Sehingga berdagang juga merupakan salah satu ciri mata pencaharian masyarakat
industri.
Dalam artikel mengenai pola hubungan petani dalam masyarakat, Prassojo
(2011), dikatakan bahwa relasi sosial atau hubungan sosial tersebut menciptakan suatu
kelompok atau komunitas. Relasi yang terus menerus dalam komunitas tersebut lama
kelamaan akan menciptakan suatu pola.

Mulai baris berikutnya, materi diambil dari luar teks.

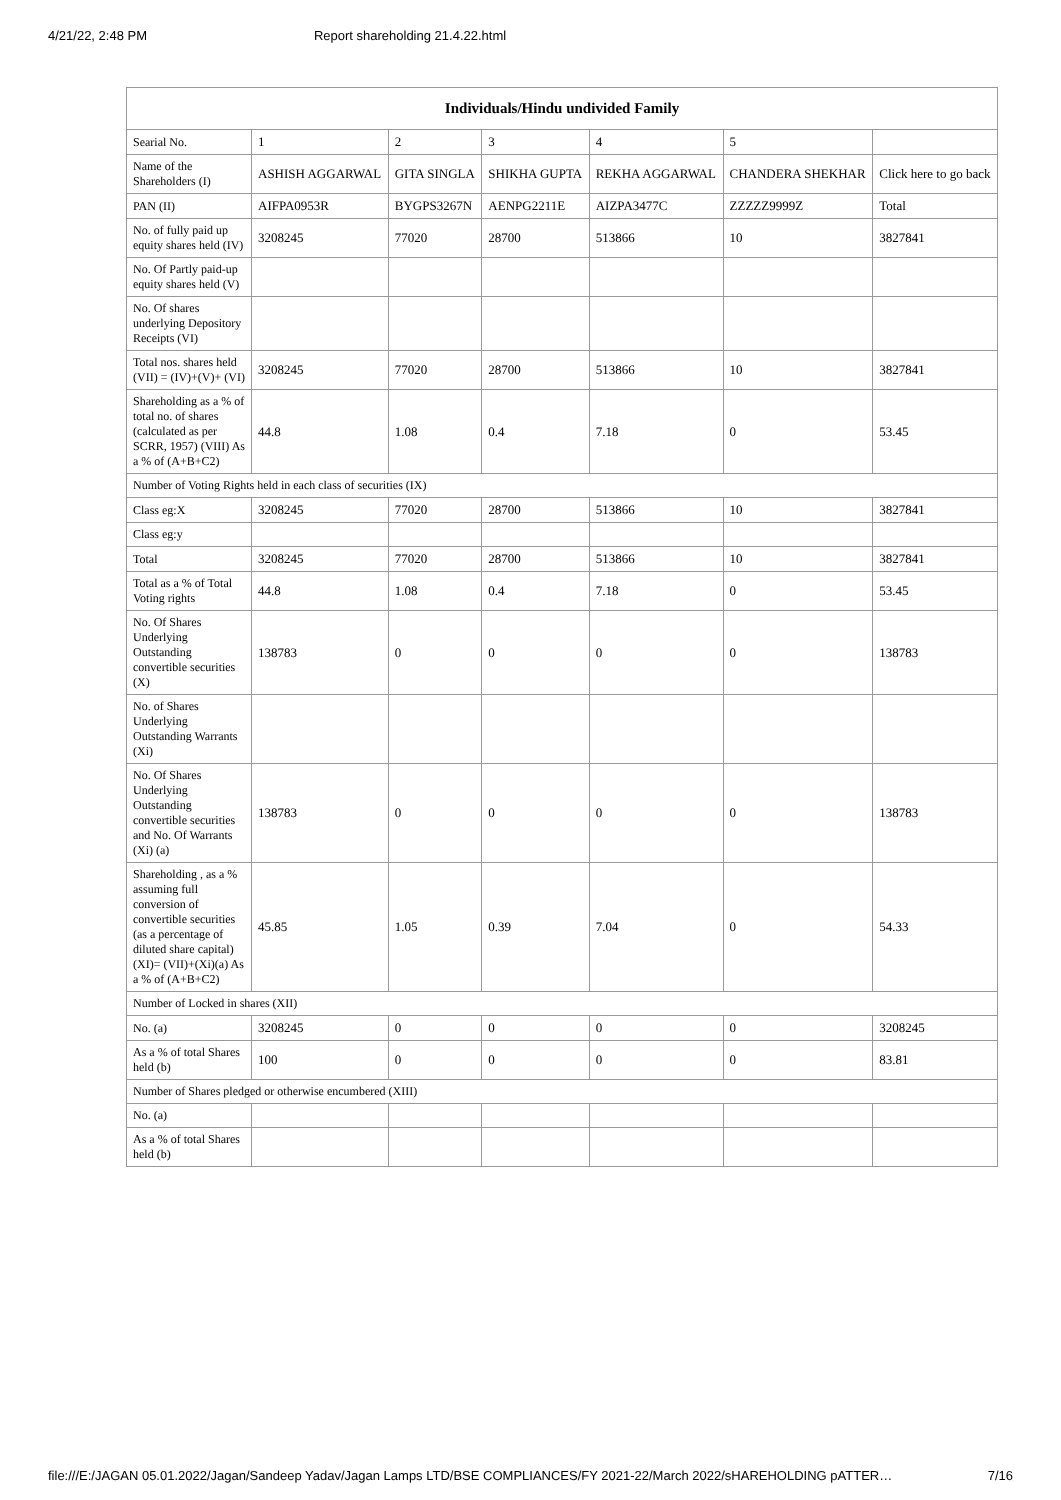4/21/22, 2:48 PM Report shareholding 21.4.22.html
| Individuals/Hindu undivided Family | | | | | | |
| --- | --- | --- | --- | --- | --- | --- |
| Searial No. | 1 | 2 | 3 | 4 | 5 | |
| Name of the Shareholders (I) | ASHISH AGGARWAL | GITA SINGLA | SHIKHA GUPTA | REKHA AGGARWAL | CHANDERA SHEKHAR | Click here to go back |
| PAN (II) | AIFPA0953R | BYGPS3267N | AENPG2211E | AIZPA3477C | ZZZZZ9999Z | Total |
| No. of fully paid up equity shares held (IV) | 3208245 | 77020 | 28700 | 513866 | 10 | 3827841 |
| No. Of Partly paid-up equity shares held (V) | | | | | | |
| No. Of shares underlying Depository Receipts (VI) | | | | | | |
| Total nos. shares held (VII) = (IV)+(V)+ (VI) | 3208245 | 77020 | 28700 | 513866 | 10 | 3827841 |
| Shareholding as a % of total no. of shares (calculated as per SCRR, 1957) (VIII) As a % of (A+B+C2) | 44.8 | 1.08 | 0.4 | 7.18 | 0 | 53.45 |
| Number of Voting Rights held in each class of securities (IX) | | | | | | |
| Class eg:X | 3208245 | 77020 | 28700 | 513866 | 10 | 3827841 |
| Class eg:y | | | | | | |
| Total | 3208245 | 77020 | 28700 | 513866 | 10 | 3827841 |
| Total as a % of Total Voting rights | 44.8 | 1.08 | 0.4 | 7.18 | 0 | 53.45 |
| No. Of Shares Underlying Outstanding convertible securities (X) | 138783 | 0 | 0 | 0 | 0 | 138783 |
| No. of Shares Underlying Outstanding Warrants (Xi) | | | | | | |
| No. Of Shares Underlying Outstanding convertible securities and No. Of Warrants (Xi) (a) | 138783 | 0 | 0 | 0 | 0 | 138783 |
| Shareholding , as a % assuming full conversion of convertible securities (as a percentage of diluted share capital) (XI)= (VII)+(Xi)(a) As a % of (A+B+C2) | 45.85 | 1.05 | 0.39 | 7.04 | 0 | 54.33 |
| Number of Locked in shares (XII) | | | | | | |
| No. (a) | 3208245 | 0 | 0 | 0 | 0 | 3208245 |
| As a % of total Shares held (b) | 100 | 0 | 0 | 0 | 0 | 83.81 |
| Number of Shares pledged or otherwise encumbered (XIII) | | | | | | |
| No. (a) | | | | | | |
| As a % of total Shares held (b) | | | | | | |
file:///E:/JAGAN 05.01.2022/Jagan/Sandeep Yadav/Jagan Lamps LTD/BSE COMPLIANCES/FY 2021-22/March 2022/sHAREHOLDING pATTER… 7/16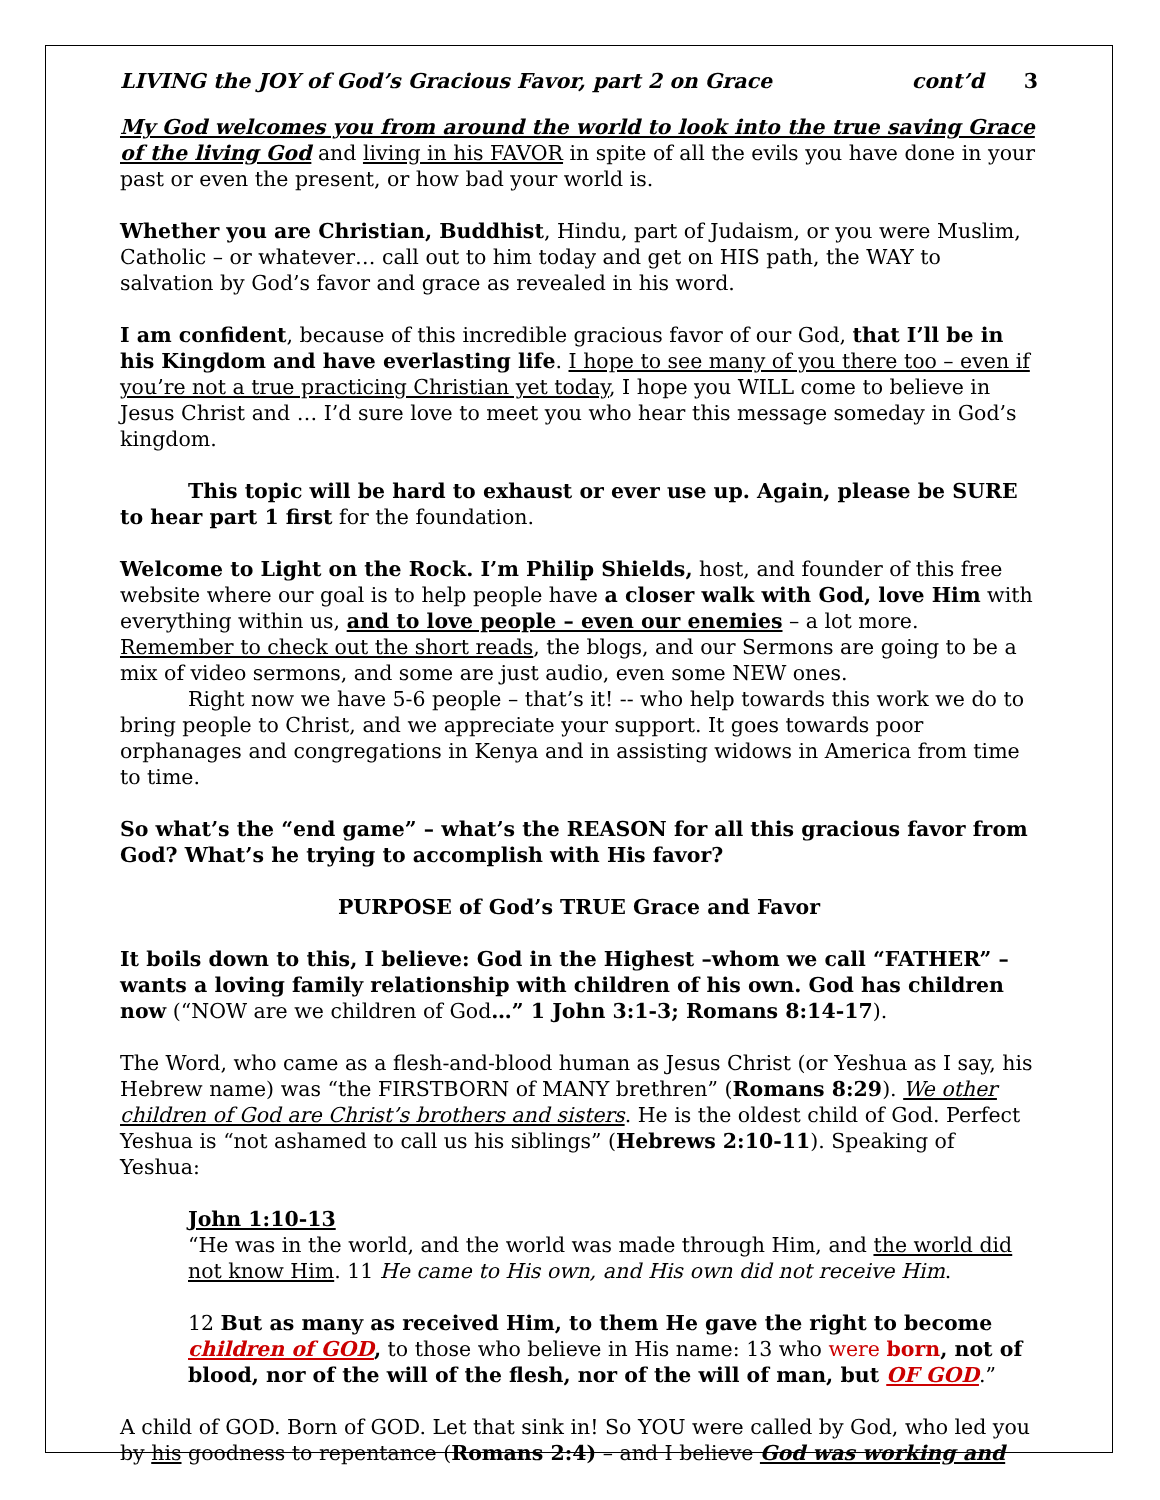LIVING the JOY of God’s Gracious Favor, part 2 on Grace cont’d 3
My God welcomes you from around the world to look into the true saving Grace of the living God and living in his FAVOR in spite of all the evils you have done in your past or even the present, or how bad your world is.
Whether you are Christian, Buddhist, Hindu, part of Judaism, or you were Muslim, Catholic – or whatever… call out to him today and get on HIS path, the WAY to salvation by God’s favor and grace as revealed in his word.
I am confident, because of this incredible gracious favor of our God, that I’ll be in his Kingdom and have everlasting life. I hope to see many of you there too – even if you’re not a true practicing Christian yet today, I hope you WILL come to believe in Jesus Christ and … I’d sure love to meet you who hear this message someday in God’s kingdom.
This topic will be hard to exhaust or ever use up. Again, please be SURE to hear part 1 first for the foundation.
Welcome to Light on the Rock. I’m Philip Shields, host, and founder of this free website where our goal is to help people have a closer walk with God, love Him with everything within us, and to love people – even our enemies – a lot more. Remember to check out the short reads, the blogs, and our Sermons are going to be a mix of video sermons, and some are just audio, even some NEW ones.
Right now we have 5-6 people – that’s it! -- who help towards this work we do to bring people to Christ, and we appreciate your support. It goes towards poor orphanages and congregations in Kenya and in assisting widows in America from time to time.
So what’s the “end game” – what’s the REASON for all this gracious favor from God? What’s he trying to accomplish with His favor?
PURPOSE of God’s TRUE Grace and Favor
It boils down to this, I believe: God in the Highest –whom we call “FATHER” – wants a loving family relationship with children of his own. God has children now (“NOW are we children of God…” 1 John 3:1-3; Romans 8:14-17).
The Word, who came as a flesh-and-blood human as Jesus Christ (or Yeshua as I say, his Hebrew name) was “the FIRSTBORN of MANY brethren” (Romans 8:29). We other children of God are Christ’s brothers and sisters. He is the oldest child of God. Perfect Yeshua is “not ashamed to call us his siblings” (Hebrews 2:10-11). Speaking of Yeshua:
John 1:10-13
“He was in the world, and the world was made through Him, and the world did not know Him. 11 He came to His own, and His own did not receive Him.
12 But as many as received Him, to them He gave the right to become children of GOD, to those who believe in His name: 13 who were born, not of blood, nor of the will of the flesh, nor of the will of man, but OF GOD.”
A child of GOD. Born of GOD. Let that sink in! So YOU were called by God, who led you by his goodness to repentance (Romans 2:4) – and I believe God was working and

Pola hubungan inilah yang membuat setiap
manusia mendapat bagiannya sendiri-sendiri dalam komunitas yang bergantung pada
potensinya masing-masing.
Potensi sumber daya manusia pada hakekatnya merupakan salah satu modal
dasar pembangunan nasional, namun selama ini masih dirasakan bahwa potensi sumber
daya manusia tersebut belum dapat dimanfaatkan secara optimal mengingat sebagian
besar dari angkatan kerja, tingkat keterampilan dan pendidikannya masih rendah.
Keadaan tersebut sangat besar pengaruhnya terhadap sikap mental tenaga kerja di
lingkungan kerjanya yang berakibat rendahnya hasil kerja. Hal ini berakibat pada
rendahnya tingkat pendapatan dan kesejahteraannya. Manusia ditakdirkan sebagai
makhluk pribadi sekaligus makhluk sosial. Sebagai makhluk pribadi, manusia berusaha
mencukupi semua kebutuhannya untuk kelangsungan hidupnya. Sebagai makhluk sosial
dalam rangka menjalin kehidupannya, manusia selalu melakukan relasi yang melibatkan
dua orang atau lebih dengan tujuan tertentu. Hubungan sosial merupakan interaksi
sosial yang dinamis yang menyangkut hubungan antar individu, antar kelompok,
ataupun antara individu dengan kelompok. Misalnya pada masyarakat perusahaan,
terjalin relasi antara perusahaan dengan para masyarakat sekitar.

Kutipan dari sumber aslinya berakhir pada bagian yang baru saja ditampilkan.